▸ WORK TO BE COMPLETED
Edit the entries below so that "series" reads "data series" and nothing else changes. Leave the pictures out of your answer.

Items listed in a dataset

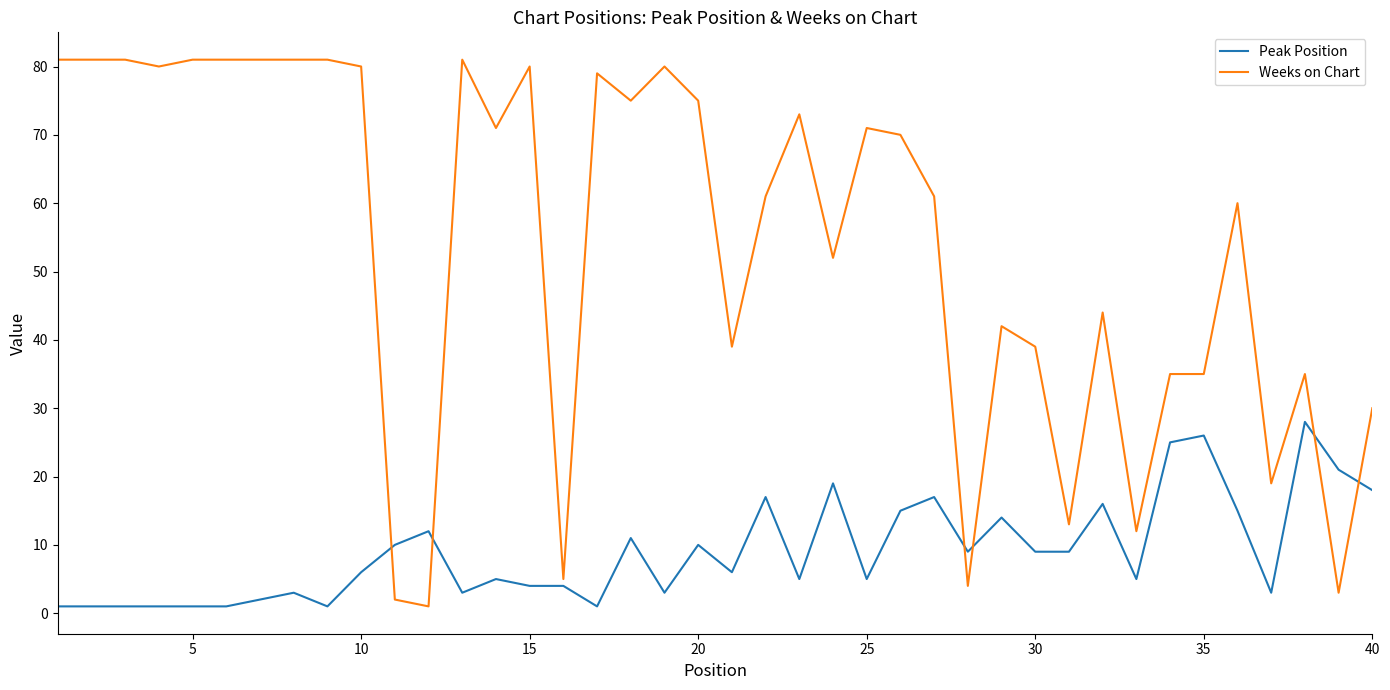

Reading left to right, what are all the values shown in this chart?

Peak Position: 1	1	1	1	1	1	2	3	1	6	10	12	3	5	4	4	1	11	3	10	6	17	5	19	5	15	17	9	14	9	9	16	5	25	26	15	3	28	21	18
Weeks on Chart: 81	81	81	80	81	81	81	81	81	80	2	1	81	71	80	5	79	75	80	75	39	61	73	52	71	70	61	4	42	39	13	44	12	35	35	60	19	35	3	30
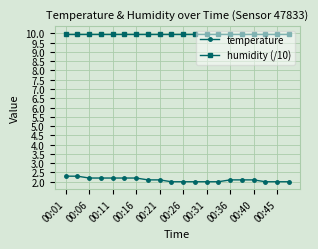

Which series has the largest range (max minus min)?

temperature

▸ TASK OUTPUT
Reading left to right, what are all the values shown in this chart?

Peak Position: 1	1	1	1	1	1	2	3	1	6	10	12	3	5	4	4	1	11	3	10	6	17	5	19	5	15	17	9	14	9	9	16	5	25	26	15	3	28	21	18
Weeks on Chart: 81	81	81	80	81	81	81	81	81	80	2	1	81	71	80	5	79	75	80	75	39	61	73	52	71	70	61	4	42	39	13	44	12	35	35	60	19	35	3	30

Which data series has the largest range (max minus min)?

temperature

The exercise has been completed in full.